I don’t care how far Drake gets in the tournament, Griff’s sideline costumes are undefeated.
4. Jonathan (UConn)
Jonathan is a stunning husky with piercing blue eyes and really cool facial markings. He’s also just a fun-loving dude and a belly rub enthusiast.
Extra props to the UConn ball boys for keeping the court free of dog hair while Jonathan blows his coat this spring.
3. Handsome Dan (Yale)
I’m giving the Yale mascot the top ranking among bulldogs because his name is Handsome Dan (which makes me laugh), and he is, indeed, much more handsome than that big ol’ chunk Uga down in Athens.
2. Reveille (Texas A&M)
Josh from Texas writes: I am almost certain my labs have a crush on Reveille.
You know what? They should. Reveille is a bad bitch, and I mean that both literally and in the most flattering way possible.
This American Rough Coat Collie just seems so dainty yet so dignified. Also, she has five diamonds sewn onto her blanket to signify her rank as the highest-ranking member in the Corps of Cadets. What a diva.
1. Smokey (Tennessee)
As a Tennessee alumna, I’ll admit (for the sake of journalistic integrity) that I am biased. But this Blue Tick Coonhound is Tennessee through and through, wearing an orange and white checkered blanket, leading the players through the Power T and howling along to “Rocky Top.”
Brings a tear to my eye. The goodest boy in college sports.




Tennessee’s Smokey is the perfect canine mascot.
(Photo by Bryan Lynn/Icon Sportswire via Getty Images)
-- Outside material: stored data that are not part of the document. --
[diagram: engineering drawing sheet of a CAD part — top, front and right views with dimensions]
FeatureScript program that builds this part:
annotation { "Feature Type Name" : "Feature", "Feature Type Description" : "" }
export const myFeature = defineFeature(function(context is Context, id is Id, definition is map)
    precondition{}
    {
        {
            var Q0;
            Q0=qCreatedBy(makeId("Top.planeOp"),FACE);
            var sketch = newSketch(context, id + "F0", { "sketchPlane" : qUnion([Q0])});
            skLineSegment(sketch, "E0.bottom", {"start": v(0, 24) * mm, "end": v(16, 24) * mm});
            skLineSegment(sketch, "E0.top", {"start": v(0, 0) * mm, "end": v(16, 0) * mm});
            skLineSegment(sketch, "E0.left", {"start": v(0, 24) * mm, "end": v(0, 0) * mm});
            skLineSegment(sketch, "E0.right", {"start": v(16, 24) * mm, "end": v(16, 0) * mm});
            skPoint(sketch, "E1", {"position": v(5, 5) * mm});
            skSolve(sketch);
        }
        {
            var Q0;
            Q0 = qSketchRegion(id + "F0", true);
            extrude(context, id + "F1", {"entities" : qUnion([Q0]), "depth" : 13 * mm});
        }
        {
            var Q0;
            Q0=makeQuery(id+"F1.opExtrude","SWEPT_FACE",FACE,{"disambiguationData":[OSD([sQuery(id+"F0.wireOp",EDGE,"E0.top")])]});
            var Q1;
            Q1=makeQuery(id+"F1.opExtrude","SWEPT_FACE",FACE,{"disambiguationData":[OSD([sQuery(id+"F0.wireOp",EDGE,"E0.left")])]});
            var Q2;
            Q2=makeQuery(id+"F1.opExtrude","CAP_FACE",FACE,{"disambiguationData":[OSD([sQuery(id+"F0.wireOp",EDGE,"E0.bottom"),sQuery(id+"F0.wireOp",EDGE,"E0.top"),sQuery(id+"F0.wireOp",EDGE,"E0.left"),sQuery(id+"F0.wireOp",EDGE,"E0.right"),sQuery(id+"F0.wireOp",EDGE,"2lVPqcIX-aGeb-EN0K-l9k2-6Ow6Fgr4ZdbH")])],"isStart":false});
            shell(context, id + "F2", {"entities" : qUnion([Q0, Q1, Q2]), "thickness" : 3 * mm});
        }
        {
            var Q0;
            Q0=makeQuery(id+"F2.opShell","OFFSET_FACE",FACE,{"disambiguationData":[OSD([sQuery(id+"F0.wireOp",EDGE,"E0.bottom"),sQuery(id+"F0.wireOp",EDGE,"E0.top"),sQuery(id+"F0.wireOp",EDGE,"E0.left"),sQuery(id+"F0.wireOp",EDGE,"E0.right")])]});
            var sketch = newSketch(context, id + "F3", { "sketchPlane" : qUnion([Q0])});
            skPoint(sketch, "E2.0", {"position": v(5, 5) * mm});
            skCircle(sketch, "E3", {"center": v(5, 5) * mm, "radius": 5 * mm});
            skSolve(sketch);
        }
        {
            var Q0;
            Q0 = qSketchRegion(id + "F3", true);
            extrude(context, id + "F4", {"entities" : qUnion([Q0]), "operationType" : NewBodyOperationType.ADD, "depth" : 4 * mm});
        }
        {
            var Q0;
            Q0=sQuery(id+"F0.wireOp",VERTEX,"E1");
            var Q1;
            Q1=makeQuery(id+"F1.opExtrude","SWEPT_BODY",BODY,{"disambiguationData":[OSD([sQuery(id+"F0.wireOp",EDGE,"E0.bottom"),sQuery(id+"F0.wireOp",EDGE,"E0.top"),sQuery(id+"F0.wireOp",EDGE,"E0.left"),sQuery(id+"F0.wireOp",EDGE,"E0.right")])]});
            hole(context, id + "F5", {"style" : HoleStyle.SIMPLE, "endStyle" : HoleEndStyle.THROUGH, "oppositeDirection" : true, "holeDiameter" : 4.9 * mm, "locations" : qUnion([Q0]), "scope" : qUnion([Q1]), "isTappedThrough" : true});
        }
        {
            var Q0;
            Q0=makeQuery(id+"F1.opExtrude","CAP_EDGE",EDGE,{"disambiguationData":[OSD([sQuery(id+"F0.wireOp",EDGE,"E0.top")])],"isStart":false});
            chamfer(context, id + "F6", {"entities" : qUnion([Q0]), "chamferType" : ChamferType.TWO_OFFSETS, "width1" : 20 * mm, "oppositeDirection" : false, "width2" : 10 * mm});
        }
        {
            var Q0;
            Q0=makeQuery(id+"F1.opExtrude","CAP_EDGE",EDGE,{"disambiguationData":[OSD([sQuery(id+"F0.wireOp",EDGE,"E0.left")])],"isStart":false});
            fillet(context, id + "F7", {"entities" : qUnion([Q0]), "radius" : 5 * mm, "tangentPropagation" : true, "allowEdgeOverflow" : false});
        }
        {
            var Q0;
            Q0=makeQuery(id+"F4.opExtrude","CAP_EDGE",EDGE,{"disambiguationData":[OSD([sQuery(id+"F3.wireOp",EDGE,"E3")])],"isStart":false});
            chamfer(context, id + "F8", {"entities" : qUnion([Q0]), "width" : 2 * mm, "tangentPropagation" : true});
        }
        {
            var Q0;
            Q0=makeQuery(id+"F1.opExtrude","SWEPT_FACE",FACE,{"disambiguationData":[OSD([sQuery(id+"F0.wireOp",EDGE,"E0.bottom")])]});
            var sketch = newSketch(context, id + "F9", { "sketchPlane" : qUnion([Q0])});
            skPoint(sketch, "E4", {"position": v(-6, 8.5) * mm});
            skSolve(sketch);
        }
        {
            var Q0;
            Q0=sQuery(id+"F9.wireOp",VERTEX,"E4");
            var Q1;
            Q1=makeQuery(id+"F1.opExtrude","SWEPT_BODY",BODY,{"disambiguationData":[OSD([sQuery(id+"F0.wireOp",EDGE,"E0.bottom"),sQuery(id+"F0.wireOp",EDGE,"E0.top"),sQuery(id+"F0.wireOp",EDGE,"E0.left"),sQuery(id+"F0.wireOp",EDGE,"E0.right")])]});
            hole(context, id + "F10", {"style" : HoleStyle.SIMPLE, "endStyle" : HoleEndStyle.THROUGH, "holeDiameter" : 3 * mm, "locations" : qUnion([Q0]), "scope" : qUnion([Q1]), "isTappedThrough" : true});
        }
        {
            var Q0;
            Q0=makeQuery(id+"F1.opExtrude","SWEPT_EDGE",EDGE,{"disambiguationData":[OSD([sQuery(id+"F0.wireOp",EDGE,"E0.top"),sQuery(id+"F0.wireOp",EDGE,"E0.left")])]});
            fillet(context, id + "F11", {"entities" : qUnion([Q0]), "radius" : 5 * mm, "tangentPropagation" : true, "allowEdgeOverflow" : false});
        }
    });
Now, I hate to rain on your feel-good parade, but if you’re hoping to see some of these good boys and girls on your TV during the opening rounds this week, you’re going to be sorely disappointed. Unfortunately, the NCAA prohibits live animals from being present during tournament games.
According to a spokesperson, “The policy is in place due to limited space and tight turnaround at venues with multiple sessions in the preliminary rounds.”
The good news, though, is that the NCAA is willing to make exceptions for the Final Four. Until then, though, the humans in dog costumes will have to do.